Counsel filed a pre-trial motion for family visitation, she was shown as having appeared for an unrecorded pre-trial permanency hearing, and she filed a motion for new trial. Trial counsel also invoked the rule before trial, objected during trial seven times (five of which were objections sustained), presented Polanco as a witness, thoroughly cross-examined adverse witnesses, and presented a closing argument. Through Polanco's testimony and the cross-examination of adverse witnesses, counsel elicited testimony favorable to Polanco, such as the fact that Polanco had completed required parenting classes successfully; had attended domestic-violence classes; had attended all but three bi-monthly meetings with T.P.; had generally come to all court appearances; had brought appropriate gifts to T.P. during visits; had been living with her brother (rather than with an abusive man) for at least four or five months during the case's duration; had been able to function fairly well when she took her medication; had evidenced a bond with T.P. during at least one visit; had obtained employment, transportation, and a residence by the time of trial; had no drug or alcohol problems; had apologized to Campble at least once after having used profanity; loved her children; had a difficult time getting her medication that she needed because she had no car, health insurance, or consistent ability to pay; and believed that she could support T.P. financially if parental rights were not terminated. Counsel also elicited that Polanco's psychiatrist planned to continue therapy sessions with Polanco and with T.P.

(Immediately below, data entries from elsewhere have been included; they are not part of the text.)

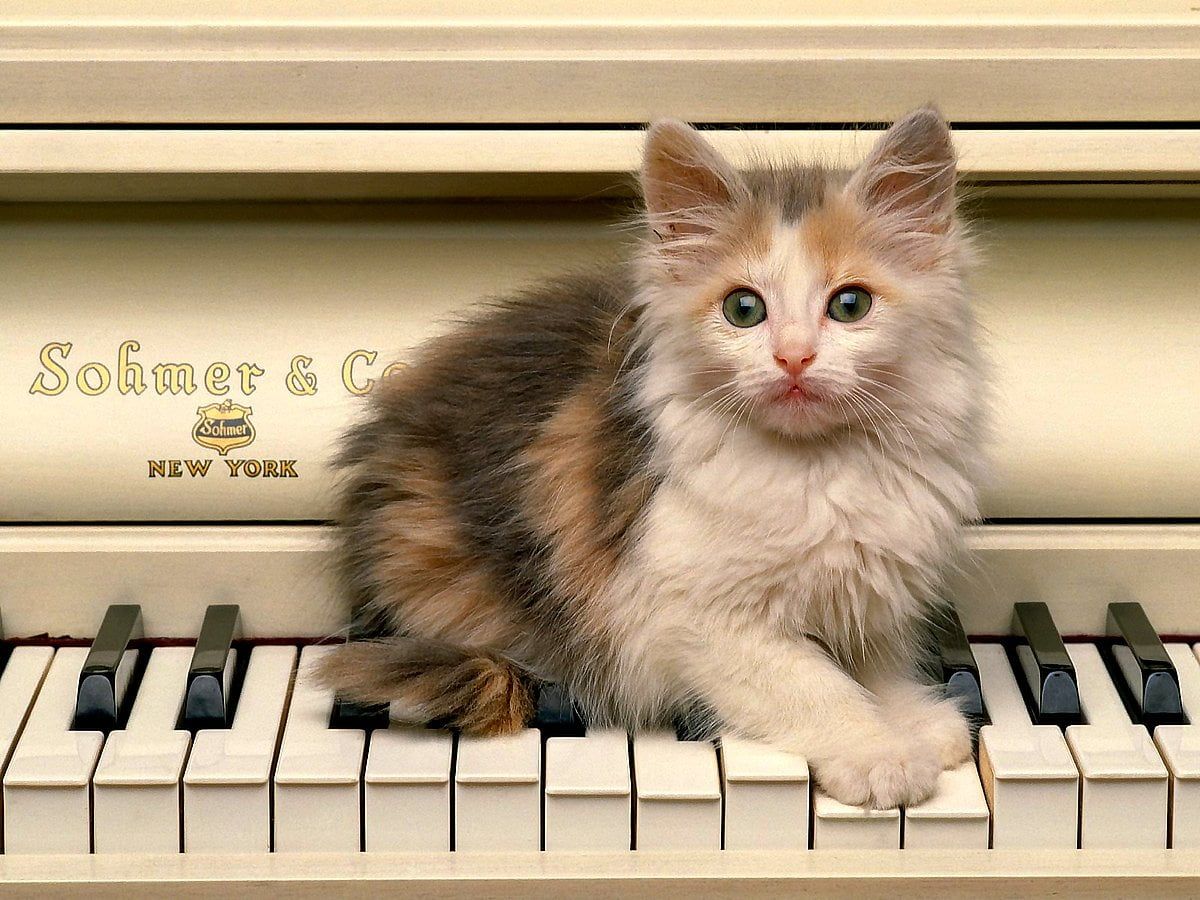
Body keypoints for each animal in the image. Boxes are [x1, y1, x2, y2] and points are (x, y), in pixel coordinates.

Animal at [316, 105, 984, 811]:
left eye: (850, 305)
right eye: (744, 308)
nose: (793, 357)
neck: (818, 468)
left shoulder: (870, 587)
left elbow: (879, 663)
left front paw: (924, 721)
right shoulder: (692, 614)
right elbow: (814, 682)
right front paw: (881, 755)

We grant appellate counsel's motion to withdraw. See Stephens v. State, 35 S.W.3d 770, 771 (Tex.App.-Houston [1st Dist.] 2000, no pet.). We note that counsel still has a duty to inform Polanco of the result of this appeal and also to inform Polanco that she may, on her own, pursue discretionary review in the Court of Criminal Appeals. See Ex parte Wilson, 956 S.W.2d 25, 27 (Tex.Crim.App. 1997).